I've considered the total DIY route as well...... but AFAIK there aren't any proven designs that do everything that I want, and designing it is way beyond me.
As far as the 4552 goes it's recommended at 1k because it looks like there's a distortion spike on the factory graphs at about 8-900. We will see how it measures. I can tell you that the eq needed for my DIY Paralines will be atrocious regardless of the driver used
What are you using for midrange and bass?
My lower end is handled by four peerless nomex cone 8-inch woofers in a two by two array just as close together as we could get them
http://www.parts-express.com/pe/showdetl.cfm?partnumber=264-1098. The goal of the array was to create a polar pattern that resembles the horn's polar pattern in the crossover region, and to gain some driver efficiency (they're wired in series and parallel, so they present electrically as a single 8-ohm driver that's about 6dB higher efficiency than the stock woofer).
A lot of people use a 15-inch driver with 511s, but when we were doing design we couldn't find an affordable 15" that had attractive-looking frequency response up to 800Hz. The cabinets have a port tuning of 28 Hz, and are lined with acoustic tile and heavily stuffed (I know that's unusual in vented designs, see this Rod Elliot article to see what we were thinking when we did it
http://sound.westhost.com/articles/boxstuff.htm). Bottom line (with appropriate baffle-step dialed in) I get more or less flat bass response to 28 Hz, and I'm only three or four dB down at 20 Hz . I've got infra-sonics high-passed out for driver protection.
I use a frankensub for home theater (a cheap commercial sub with the driver replaced), but the peerlesses put out low enough and loud enough for my 2 channel audio listening (and they sound much better than my sub!).
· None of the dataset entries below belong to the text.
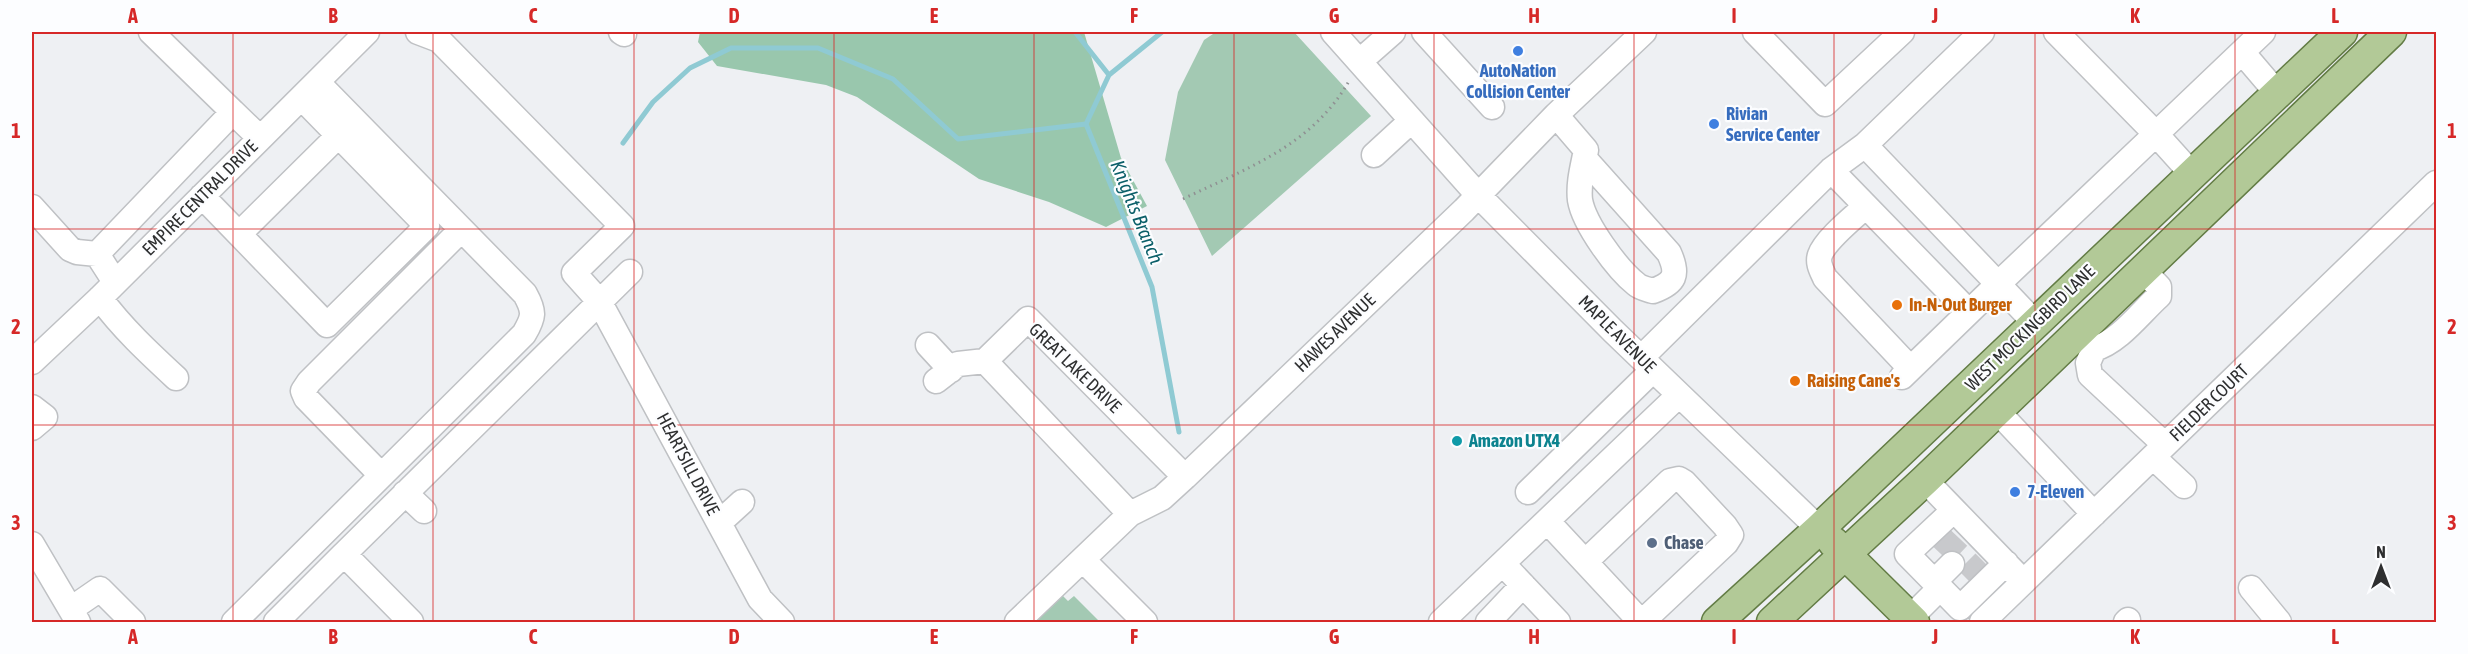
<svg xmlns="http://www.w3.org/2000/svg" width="2468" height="654" viewBox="0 0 2468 654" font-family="'Asap Condensed',sans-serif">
<rect width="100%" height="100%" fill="#eef0f3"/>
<!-- green -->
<path fill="#a3c9b3" d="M1216,32H1294L1371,116L1212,256L1165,160L1178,92L1204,40Z
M1055,596H1063L1068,601L1074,596L1100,622H1028Z"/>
<!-- forest -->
<path fill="#99c7ad" d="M700,32H1084L1121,158L1147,206L1106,227L1049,202L979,179L857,97L826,85L717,66L698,42Z"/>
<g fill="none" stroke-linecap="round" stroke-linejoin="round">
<!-- stream -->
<path stroke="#8fcad3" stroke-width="5" d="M1075,32L1109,75
M1162,32L1109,75L1086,124L1152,287L1179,432
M623,143L653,102L690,68L731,48H818L893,79L958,139L1086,124"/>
<!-- minor-tunnel -->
<path stroke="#c8c9cc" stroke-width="24" stroke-dasharray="24 12" stroke-linecap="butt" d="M1942,555L1959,537
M1967,579L1984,562"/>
<!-- minor casing -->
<g stroke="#bfc1c4" stroke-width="27">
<path id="minor" d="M151,32L233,112
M418,32L439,40L622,226L574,273L599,301L760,599L782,622
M621,32L624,34
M1333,32L1478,195L1613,331L1819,529
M1424,32L1492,107
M1755,32L1825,104L1902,32
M2056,32L2156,134L2242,52
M2263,32L2242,52L2277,93
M1360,61L1393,32
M1556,115L1586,150C1583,166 1578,183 1580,200C1584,224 1617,269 1636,284C1640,288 1647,289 1653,291C1675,283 1679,275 1669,253L1585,159
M1374,155L1411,121
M1831,170L1969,312
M202,196L327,325L427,226L302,98
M1866,206C1854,217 1825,240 1820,255C1817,263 1822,271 1825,278L1910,368
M32,207L70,249L77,252L97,254
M239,234L339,135
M115,282L97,254L233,112L260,138
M100,298C122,328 149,353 176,378
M2035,323L1998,284L2156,134L2192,174
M2079,332L2094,349C2119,342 2140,313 2159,296V287L2143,270
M928,345L951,370
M2094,349L2088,363L2090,375L2165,445
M1641,358L1831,170L1865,145
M32,362L100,298L367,32
M1902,377L1998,284L1865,145L1982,32
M936,381L958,364L985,361
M32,407L45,417L32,428
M1997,411L2094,514
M2153,457L2184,486
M381,475L306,398L303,391L309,382L461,230
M1925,480L1954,510L1907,554L1960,608L2006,563
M1528,492L1653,370
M405,493L424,511
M1954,510L2017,575
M1130,514L985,361L1028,319L1185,477
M1547,521L1641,622
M719,523L742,502
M32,544L78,622
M344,554L630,272
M1083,560L1145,622
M1585,562L1670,481L1679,479L1684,482L1725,526L1731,535L1726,543L1642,622
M1503,564L1558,622
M1934,582L1952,564
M2251,588L2279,622
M71,609L100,589L133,622
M1910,618L1940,588
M234,622L524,334C534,317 535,312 525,294L317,82
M276,622L344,554L411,622
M1017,622L1130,514L1162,498L1185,477L1464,210L1556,115L1644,32
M1441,622L1679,395
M1488,622L1523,585
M1982,622L2436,183
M2126,622L2128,620"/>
</g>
<!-- major casing -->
<g stroke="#637c45" stroke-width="33">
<path id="major" d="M1833,542L1914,622
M1717,622L1819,529L2342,32
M1772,622L1925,480L2391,32"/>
</g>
<!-- path -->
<path stroke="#8f9092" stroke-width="3" stroke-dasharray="1.5 4.5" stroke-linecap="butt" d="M1183,199C1247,168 1312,146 1349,81"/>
<!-- minor -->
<use href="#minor" stroke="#fff" stroke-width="24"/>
<!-- major -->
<use href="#major" stroke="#b2c997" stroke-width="30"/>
</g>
<!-- grid -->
<path fill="none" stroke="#d62828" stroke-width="1.5" stroke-opacity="0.55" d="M233,32V622M433,32V622M634,32V622M834,32V622M1034,32V622M1234,32V622M1434,32V622M1634,32V622M1834,32V622M2035,32V622M2235,32V622M32,229H2436M32,425H2436"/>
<!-- markers -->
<g fill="#3f7fe0" stroke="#fcfdff" stroke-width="2">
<circle cx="1518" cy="51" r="6"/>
<circle cx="1714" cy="124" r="6"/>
<circle cx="2015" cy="492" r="6"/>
</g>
<g fill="#e8710a" stroke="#fcfdff" stroke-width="2">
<circle cx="1897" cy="305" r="6"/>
<circle cx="1795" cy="381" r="6"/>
</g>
<circle fill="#0f9aa8" stroke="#fcfdff" stroke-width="2" cx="1457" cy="441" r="6"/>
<circle fill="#5c6f8a" stroke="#fcfdff" stroke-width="2" cx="1652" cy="543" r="6"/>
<g text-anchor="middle" stroke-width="4.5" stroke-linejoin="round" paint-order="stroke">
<!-- shop labels -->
<g font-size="18" font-weight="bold" fill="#366cbe" stroke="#fcfdff" text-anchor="start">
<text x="1518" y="77" text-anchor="middle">AutoNation<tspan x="1518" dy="21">Collision Center</tspan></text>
<text x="1726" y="120">Rivian<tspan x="1726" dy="21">Service Center</tspan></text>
<text x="2027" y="498">7-Eleven</text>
</g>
<!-- street labels -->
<g font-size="18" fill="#2e2f30" stroke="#fcfdff">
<text transform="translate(200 198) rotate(-45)" y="6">EMPIRE CENTRAL DRIVE</text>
<text transform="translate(2030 328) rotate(-44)" y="6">WEST MOCKINGBIRD LANE</text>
<text transform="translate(1335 333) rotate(-44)" y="6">HAWES AVENUE</text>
<text transform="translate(1617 334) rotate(45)" y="6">MAPLE AVENUE</text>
<text transform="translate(1075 368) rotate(44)" y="6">GREAT LAKE DRIVE</text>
<text transform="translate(2209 403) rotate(-44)" y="6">FIELDER COURT</text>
<text transform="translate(688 464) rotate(62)" y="6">HEARTSILL DRIVE</text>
</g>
<!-- food labels -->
<g font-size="18" font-weight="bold" fill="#c56008" stroke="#fcfdff" text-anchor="start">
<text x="1909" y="311">In-N-Out Burger</text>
<text x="1807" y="387">Raising Cane's</text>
</g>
<!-- culture labels -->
<g font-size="18" font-weight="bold" fill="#0d838f" stroke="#fcfdff" text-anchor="start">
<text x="1469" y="447">Amazon UTX4</text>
</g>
<!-- service labels -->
<g font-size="18" font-weight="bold" fill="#4e5e75" stroke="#fcfdff" text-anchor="start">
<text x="1664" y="549">Chase</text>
</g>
<!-- water labels -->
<g font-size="20" font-style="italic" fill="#0b5f69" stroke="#fcfdff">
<text transform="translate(1137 212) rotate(68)" y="7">Knights Branch</text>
</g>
</g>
<!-- border -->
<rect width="2468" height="654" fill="none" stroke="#fcfdff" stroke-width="66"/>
<!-- north arrow -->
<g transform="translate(2381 567)" stroke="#fcfdff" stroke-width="4.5" paint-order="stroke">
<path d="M0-4.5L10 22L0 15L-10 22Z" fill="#2e2f30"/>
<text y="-9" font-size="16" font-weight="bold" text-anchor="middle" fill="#2e2f30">N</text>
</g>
<rect x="33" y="33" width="2402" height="588" fill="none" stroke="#d62828" stroke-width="2"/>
<g font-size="20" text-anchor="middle" font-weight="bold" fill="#d62828">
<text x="133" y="23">A</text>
<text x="333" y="23">B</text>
<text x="533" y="23">C</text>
<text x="734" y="23">D</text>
<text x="934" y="23">E</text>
<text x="1134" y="23">F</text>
<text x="1334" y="23">G</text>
<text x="1534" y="23">H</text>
<text x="1734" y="23">I</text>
<text x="1935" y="23">J</text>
<text x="2135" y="23">K</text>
<text x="2335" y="23">L</text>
<text x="16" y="138">1</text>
<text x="2452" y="138">1</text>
<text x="16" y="334">2</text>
<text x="2452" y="334">2</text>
<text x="16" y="530">3</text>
<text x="2452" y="530">3</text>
<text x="133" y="644">A</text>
<text x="333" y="644">B</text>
<text x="533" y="644">C</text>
<text x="734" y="644">D</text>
<text x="934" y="644">E</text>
<text x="1134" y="644">F</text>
<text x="1334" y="644">G</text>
<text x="1534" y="644">H</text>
<text x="1734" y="644">I</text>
<text x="1935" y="644">J</text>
<text x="2135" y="644">K</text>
<text x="2335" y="644">L</text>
</g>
</svg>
In the amp news front, I demoed another low-priced headphone amp, and was so impressed I immediately picked one up to drive the horns as a stop gap solution until I can save enough for something more serious: NwAvGuy's Objective 2 amplifier (O2) (lots and lots of measurements here http://nwavguy.blogspot.com/2011/07/o2-headphone-amp.html). It's critically limited in one key way, but so far it sounds better than almost everything else I've heard (short of the First Watt J-2).
The good: It's a DIY with completely open source design, and companies are building and selling finished O2s for about $150. The specs are astonishingly good (THD+N in the low thousandths of a percent at 10 milliwatts) , the gain is low (stock gain is adjustable between 2.5x and 6x), and it's smaller than a paperback book. It's also completely and totally silent into the horns with the inputs muted, and (on the low gain setting) is completely silent even with silence playing. But there's a big "but"
The Bad: Its maximum rated power into a 15 Ohm load is around 350 mW (but THD+N is still in the low-thousandths of a percent until 300 mW).
The worse news: I think (but am not certain) that that 350 mW rating is not per channel but total power output (because that's the convention in headphone amp ratings). So realistically, the amp will put out 150 milliwatts a channel of low noise output. [EDIT: additional reading suggests that his 350 mW figure was per channel not aggregate] He actively current limited the design because it's a headphone amp, and he wanted to offer some protection for folks with very low impedance headphones. So while it will cheerfully put out 600 milliwatts into 32 Ohms, it's down to 350 by the time you get to 15 Ohms.
This isn't that big of a loss of power for me: I'm was using a 1-watt headphone amp. Going to a 350 mW headphone amp is a loss of 4.5 dB of overhead in my specific application, and, for me, the better output impedance, better noise specs, and generally better sound are more than worth the loss of overhead and theoretical maximum volume. My maximum volume in JRiver is set to the point where -20 dB pink noise gives me 83 dB at one meter. My estimated power consumption at 83 dB at 1 meter is one milliwatt, so a hundred milliwatts should give me the necessary 20 dB of overhead to play any signal that JRiver would be outputting at my maximum volume setting, and 300 milliwatts gives me 4.5 dB of overhead above that.
I cheerfully admit that I'm cutting things a little fine here (and probably getting some headshakes/eyerolls from the eminently sensible people reading this thread), but the amp sounds amazing, and so far I haven't managed to drive it into clipping (that I could hear). Bottom line, to quote someone upthread, if my ears are the test, this little amp is passing with flying colors. It'll certainly do until I can save up a few thousand for something more serious. I recognize this may not be a good solution for anyone but me, but I thought I should mention it as it's affordable and very low noise (albeit also very low power).
I'll report back later on once I've managed to do some "torture testing" to see what the practical limits are with my set up.